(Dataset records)
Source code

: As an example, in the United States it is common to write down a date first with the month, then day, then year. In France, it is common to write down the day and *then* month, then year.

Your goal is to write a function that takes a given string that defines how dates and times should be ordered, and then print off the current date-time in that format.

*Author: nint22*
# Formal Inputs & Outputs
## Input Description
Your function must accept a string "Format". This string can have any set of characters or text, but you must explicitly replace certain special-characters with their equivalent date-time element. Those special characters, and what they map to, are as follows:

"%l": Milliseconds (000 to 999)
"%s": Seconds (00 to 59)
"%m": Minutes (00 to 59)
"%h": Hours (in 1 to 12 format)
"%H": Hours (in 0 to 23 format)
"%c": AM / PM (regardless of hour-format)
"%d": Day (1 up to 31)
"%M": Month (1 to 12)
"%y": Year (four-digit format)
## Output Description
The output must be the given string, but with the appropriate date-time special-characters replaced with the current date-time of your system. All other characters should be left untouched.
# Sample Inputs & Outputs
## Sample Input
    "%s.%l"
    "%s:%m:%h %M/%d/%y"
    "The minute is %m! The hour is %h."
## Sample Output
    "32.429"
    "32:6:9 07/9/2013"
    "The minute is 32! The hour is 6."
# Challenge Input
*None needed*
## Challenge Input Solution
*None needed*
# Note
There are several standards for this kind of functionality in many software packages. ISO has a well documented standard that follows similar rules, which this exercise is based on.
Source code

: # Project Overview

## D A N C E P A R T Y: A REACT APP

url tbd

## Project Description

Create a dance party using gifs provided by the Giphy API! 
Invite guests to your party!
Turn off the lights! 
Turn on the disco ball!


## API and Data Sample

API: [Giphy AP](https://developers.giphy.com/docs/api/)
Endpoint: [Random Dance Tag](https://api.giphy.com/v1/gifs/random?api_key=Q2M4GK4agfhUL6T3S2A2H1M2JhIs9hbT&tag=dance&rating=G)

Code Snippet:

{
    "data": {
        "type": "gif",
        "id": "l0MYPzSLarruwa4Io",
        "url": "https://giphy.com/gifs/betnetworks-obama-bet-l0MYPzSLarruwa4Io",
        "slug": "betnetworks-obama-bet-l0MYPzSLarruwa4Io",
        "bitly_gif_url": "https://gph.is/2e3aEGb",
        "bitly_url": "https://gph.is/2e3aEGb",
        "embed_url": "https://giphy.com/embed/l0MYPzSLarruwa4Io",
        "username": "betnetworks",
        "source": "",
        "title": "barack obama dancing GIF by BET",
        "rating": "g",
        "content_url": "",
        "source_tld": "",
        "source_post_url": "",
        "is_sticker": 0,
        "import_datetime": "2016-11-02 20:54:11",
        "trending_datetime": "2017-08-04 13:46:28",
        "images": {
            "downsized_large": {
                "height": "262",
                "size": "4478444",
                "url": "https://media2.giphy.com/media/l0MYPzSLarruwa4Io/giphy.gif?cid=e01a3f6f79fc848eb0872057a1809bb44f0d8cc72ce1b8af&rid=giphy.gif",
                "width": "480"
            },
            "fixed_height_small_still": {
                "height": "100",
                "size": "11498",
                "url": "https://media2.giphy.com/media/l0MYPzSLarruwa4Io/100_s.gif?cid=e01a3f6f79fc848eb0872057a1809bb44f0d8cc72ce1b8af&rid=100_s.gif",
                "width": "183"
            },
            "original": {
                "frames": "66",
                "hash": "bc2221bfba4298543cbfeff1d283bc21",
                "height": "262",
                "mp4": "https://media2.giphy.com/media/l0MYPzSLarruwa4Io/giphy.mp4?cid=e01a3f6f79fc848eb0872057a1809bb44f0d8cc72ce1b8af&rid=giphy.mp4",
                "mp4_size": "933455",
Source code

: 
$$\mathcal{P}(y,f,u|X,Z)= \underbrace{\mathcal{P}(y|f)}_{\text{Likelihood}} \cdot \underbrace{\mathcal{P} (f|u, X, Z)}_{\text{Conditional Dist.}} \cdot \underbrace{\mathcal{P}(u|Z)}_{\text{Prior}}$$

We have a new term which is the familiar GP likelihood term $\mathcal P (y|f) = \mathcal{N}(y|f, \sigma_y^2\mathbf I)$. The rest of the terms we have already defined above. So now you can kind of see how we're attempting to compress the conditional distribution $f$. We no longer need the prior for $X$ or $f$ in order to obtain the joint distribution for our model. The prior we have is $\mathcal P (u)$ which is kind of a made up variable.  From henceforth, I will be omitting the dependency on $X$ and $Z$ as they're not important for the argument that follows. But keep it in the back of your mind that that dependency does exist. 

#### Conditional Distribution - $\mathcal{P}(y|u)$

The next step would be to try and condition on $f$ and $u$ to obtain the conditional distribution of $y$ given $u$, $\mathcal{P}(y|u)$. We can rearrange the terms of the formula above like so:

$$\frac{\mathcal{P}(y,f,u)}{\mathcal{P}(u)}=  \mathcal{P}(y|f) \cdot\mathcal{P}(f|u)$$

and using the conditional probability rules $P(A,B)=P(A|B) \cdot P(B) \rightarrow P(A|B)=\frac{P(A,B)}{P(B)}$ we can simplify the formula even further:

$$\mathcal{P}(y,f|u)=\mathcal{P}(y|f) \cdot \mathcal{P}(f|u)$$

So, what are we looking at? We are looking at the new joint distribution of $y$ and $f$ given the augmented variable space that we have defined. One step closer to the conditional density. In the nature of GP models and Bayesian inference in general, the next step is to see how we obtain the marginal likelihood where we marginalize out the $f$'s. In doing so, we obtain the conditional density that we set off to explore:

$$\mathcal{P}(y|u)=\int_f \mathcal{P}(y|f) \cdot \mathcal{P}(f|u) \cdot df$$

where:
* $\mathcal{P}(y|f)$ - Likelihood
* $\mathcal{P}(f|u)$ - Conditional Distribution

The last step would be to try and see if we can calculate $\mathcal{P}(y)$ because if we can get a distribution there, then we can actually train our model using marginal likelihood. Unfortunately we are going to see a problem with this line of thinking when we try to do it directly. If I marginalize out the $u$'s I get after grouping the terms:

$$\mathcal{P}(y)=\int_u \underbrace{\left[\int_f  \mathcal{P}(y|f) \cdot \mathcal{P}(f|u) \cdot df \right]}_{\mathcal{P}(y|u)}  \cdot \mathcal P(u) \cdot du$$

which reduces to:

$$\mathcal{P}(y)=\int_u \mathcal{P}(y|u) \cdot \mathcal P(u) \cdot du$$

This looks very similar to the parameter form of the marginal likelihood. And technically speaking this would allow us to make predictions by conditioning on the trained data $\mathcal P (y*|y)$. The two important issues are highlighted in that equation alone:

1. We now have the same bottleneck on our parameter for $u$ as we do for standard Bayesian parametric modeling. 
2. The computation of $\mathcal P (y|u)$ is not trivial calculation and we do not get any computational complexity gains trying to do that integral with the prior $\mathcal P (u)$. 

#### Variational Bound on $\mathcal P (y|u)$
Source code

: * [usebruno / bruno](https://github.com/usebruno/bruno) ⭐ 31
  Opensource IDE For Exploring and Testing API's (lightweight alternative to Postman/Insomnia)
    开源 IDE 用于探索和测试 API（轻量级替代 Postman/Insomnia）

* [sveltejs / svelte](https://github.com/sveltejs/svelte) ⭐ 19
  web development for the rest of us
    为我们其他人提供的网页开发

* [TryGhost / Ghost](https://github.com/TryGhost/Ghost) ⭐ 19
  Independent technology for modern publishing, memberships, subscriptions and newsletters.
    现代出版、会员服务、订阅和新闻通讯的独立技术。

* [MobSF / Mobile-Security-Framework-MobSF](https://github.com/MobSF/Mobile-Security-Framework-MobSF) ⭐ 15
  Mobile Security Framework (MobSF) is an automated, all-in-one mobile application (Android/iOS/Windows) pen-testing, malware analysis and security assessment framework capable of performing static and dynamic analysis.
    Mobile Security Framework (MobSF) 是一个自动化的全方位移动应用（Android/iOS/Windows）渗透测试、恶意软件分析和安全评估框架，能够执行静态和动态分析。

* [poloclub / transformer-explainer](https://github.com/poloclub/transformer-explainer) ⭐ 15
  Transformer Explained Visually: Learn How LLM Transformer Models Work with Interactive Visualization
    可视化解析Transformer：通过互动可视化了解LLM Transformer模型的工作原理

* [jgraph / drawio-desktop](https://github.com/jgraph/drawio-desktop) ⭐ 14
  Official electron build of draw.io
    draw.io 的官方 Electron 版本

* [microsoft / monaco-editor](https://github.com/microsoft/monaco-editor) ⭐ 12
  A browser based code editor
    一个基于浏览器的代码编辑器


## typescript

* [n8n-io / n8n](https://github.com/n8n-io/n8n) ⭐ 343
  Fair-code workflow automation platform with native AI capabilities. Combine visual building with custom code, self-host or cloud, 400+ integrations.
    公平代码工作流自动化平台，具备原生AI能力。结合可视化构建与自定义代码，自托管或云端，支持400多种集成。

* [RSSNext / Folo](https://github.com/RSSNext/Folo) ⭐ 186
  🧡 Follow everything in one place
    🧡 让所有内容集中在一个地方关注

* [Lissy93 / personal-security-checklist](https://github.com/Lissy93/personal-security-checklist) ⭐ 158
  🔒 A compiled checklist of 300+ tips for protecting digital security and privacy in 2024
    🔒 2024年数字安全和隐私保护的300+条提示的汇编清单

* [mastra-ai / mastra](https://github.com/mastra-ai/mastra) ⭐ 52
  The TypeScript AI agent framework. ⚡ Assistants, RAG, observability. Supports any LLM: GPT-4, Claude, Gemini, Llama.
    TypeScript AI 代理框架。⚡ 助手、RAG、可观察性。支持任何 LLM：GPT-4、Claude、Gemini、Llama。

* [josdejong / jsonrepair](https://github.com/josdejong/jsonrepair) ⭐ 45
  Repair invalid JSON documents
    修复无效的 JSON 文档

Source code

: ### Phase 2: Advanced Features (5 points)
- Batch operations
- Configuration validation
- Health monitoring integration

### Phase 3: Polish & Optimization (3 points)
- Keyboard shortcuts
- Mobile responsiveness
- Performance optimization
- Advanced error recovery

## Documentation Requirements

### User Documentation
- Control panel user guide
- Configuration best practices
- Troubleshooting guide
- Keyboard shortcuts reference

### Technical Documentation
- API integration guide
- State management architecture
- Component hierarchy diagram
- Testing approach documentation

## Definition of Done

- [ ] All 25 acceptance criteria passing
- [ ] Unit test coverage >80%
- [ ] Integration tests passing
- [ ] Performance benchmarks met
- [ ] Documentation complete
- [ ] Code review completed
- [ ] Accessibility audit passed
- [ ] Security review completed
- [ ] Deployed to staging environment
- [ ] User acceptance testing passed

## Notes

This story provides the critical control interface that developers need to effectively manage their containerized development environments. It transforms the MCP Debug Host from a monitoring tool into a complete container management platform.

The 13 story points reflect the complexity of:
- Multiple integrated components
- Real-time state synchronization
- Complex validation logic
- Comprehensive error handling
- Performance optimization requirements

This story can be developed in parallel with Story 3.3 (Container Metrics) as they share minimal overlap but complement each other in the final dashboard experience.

Problem requirements:
Pick out every line in the listing that contains the string "monitoring", matching case exactly, and copy each of those lines.

Response area:
- Health monitoring integration
This story provides the critical control interface that developers need to effectively manage their containerized development environments. It transforms the MCP Debug Host from a monitoring tool into a complete container management platform.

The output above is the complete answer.